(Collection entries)

<<<<

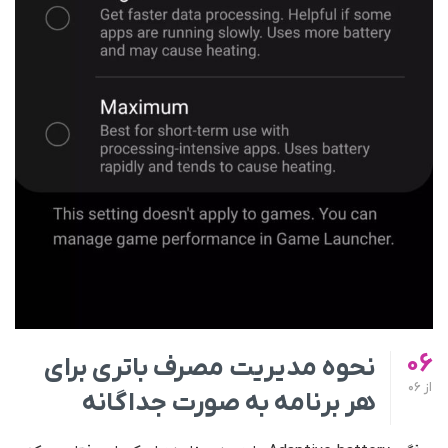
06
نحوه مدیریت مصرف باتری برای
از
06
هر برنامه به صورت جداگانه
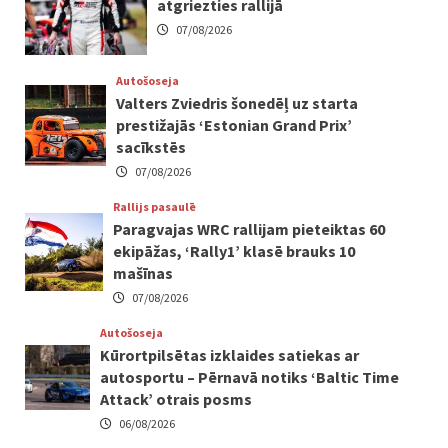
atgriezties rallijā
07/08/2026
Autošoseja
Valters Zviedris šonedēļ uz starta
prestižajās ‘Estonian Grand Prix’
sacīkstēs
07/08/2026
Rallijs pasaulē
Paragvajas WRC rallijam pieteiktas 60
ekipāžas, ‘Rally1’ klasē brauks 10
mašīnas
07/08/2026
Autošoseja
Kūrortpilsētas izklaides satiekas ar
autosportu – Pērnavā notiks ‘Baltic Time
Attack’ otrais posms
06/08/2026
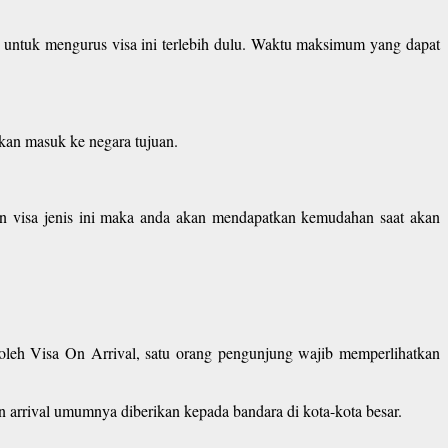
n untuk mengurus visa ini terlebih dulu. Waktu maksimum yang dapat
hkan masuk ke negara tujuan.
gan visa jenis ini maka anda akan mendapatkan kemudahan saat akan
roleh Visa On Arrival, satu orang pengunjung wajib memperlihatkan
n arrival umumnya diberikan kepada bandara di kota-kota besar.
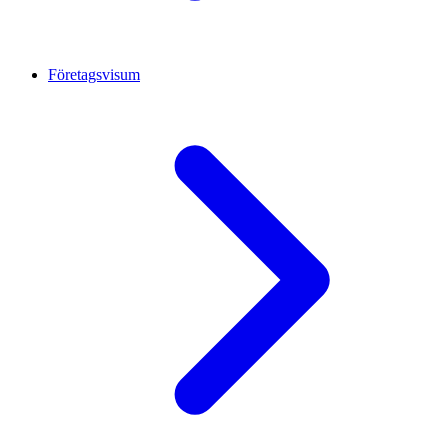
Företagsvisum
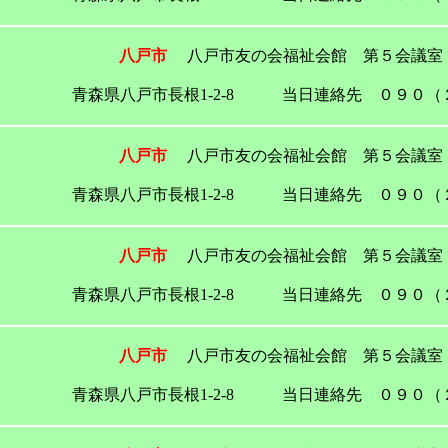
八戸市
八戸市友の会福祉会館 第５会議室
青森県八戸市長根1-2-8 当日連絡先 ０９０（
八戸市
八戸市友の会福祉会館 第５会議室
青森県八戸市長根1-2-8 当日連絡先 ０９０（
八戸市
八戸市友の会福祉会館 第５会議室
青森県八戸市長根1-2-8 当日連絡先 ０９０（
八戸市
八戸市友の会福祉会館 第５会議室
青森県八戸市長根1-2-8 当日連絡先 ０９０（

>>>>

YOUR TASK:
Please, leaving out all pictures, transcribe exactly the lines above from the one containing "ekipāžas, ‘Rally1’ klasē brauks 10" through the final line, both included.

OUTPUT OF THE TASK:
ekipāžas, ‘Rally1’ klasē brauks 10
mašīnas
07/08/2026
Autošoseja
Kūrortpilsētas izklaides satiekas ar
autosportu – Pērnavā notiks ‘Baltic Time
Attack’ otrais posms
06/08/2026
n untuk mengurus visa ini terlebih dulu. Waktu maksimum yang dapat
hkan masuk ke negara tujuan.
gan visa jenis ini maka anda akan mendapatkan kemudahan saat akan
roleh Visa On Arrival, satu orang pengunjung wajib memperlihatkan
n arrival umumnya diberikan kepada bandara di kota-kota besar.
Företagsvisum
八戸市
八戸市友の会福祉会館 第５会議室
青森県八戸市長根1-2-8 当日連絡先 ０９０（
八戸市
八戸市友の会福祉会館 第５会議室
青森県八戸市長根1-2-8 当日連絡先 ０９０（
八戸市
八戸市友の会福祉会館 第５会議室
青森県八戸市長根1-2-8 当日連絡先 ０９０（
八戸市
八戸市友の会福祉会館 第５会議室
青森県八戸市長根1-2-8 当日連絡先 ０９０（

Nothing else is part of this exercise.